Not according to PCWorld. They posted an article that outlines some of the many problems with Microsoft’s Kinect, primarily focusing on the lack of sophisticated games that use the new camera-based motion sensor. I haven’t had the pleasure of trying it out for myself, but I can imagine that the early games would be more basic. The technology is new, and there’s a bit of a learning curve, for both Microsoft and gamers.
Nevertheless, the missing sophistication of Microsoft Kinect games is negligible in the grand scheme of things. Microsoft will continue to improve Kinect (from all sides), and other game consoles and developers will continue to innovate their own full-body game control capabilities, expanding the industry and its consumer features all together.
In the meantime, more and more people begin to realize the issues surrounding Kinect for Xbox 360, like the amount of noise the kids will make, jumping, stomping and running as they control their game characters. There’s two ways to look at that–let them be more active with these types of video games, or send them outside to play. You know, in the real world.
Microsoft Kinect may not have won the hearts of hardcore gamers, but I’m positive that’s not the short-term goal either. Nintendo Wii had a similar drudge with its initial adoption, releasing a handful of games that focused on a few primary movements. With Microsoft Kinect, the product is geared towards the same type of audience, which mainly includes women and children.
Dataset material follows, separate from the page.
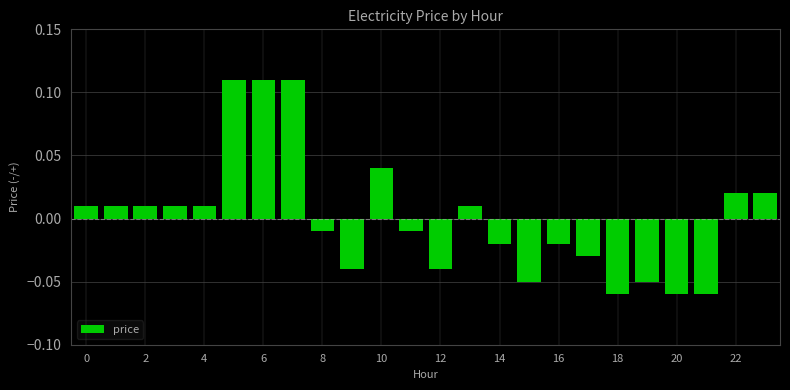

Count the number of values greater than 0.

12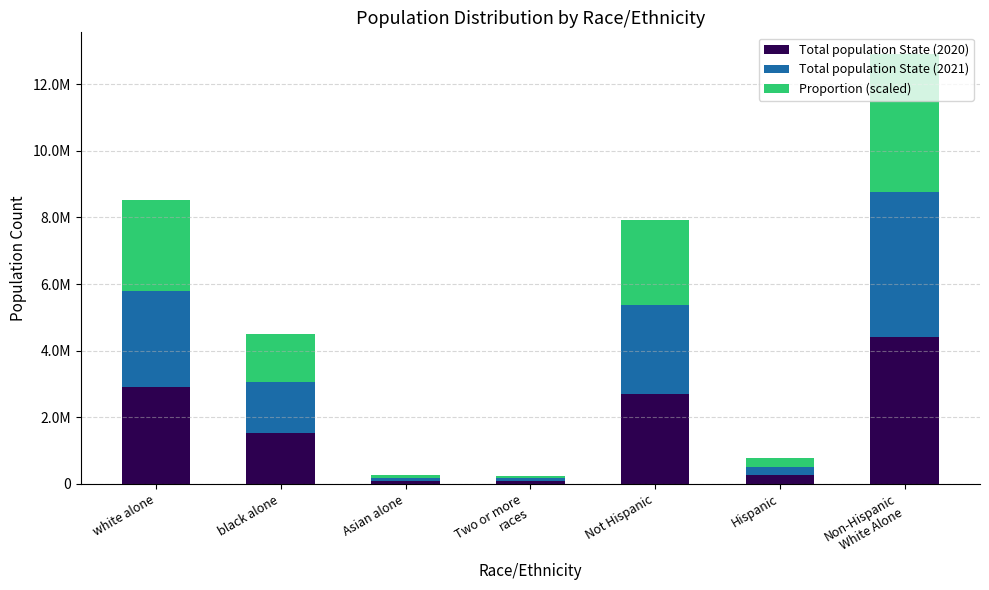

What is the total value across all series at Non-Hispanic
White Alone?

12912717.9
Expanding on its current market is a necessary growth strategy for all the major game console manufacturers, particularly as their systems become more integrated with home entertainment products, the web and a number of other social components. With Microsoft Kinect in particular, the long-term goal is to leverage Kinect in order to reach and connect users in multiple ways. Kinect will be used to control your media library, video chat with friends, and get leaderboard updates on your Microsoft Kin cell phone (we’re marketing towards kids, remember?).
So instead of a wholly revolutionary gaming system, we got something that looked a lot cooler before we got up close. But that’s OK, because it can only improve from here. As long as we remember what Microsoft’s real objectives are, and that heavily involves getting more types of people involved in social and interactive gaming.
Waggener Edstrom (WE) is handling all media and public relations on Microsoft Kinect.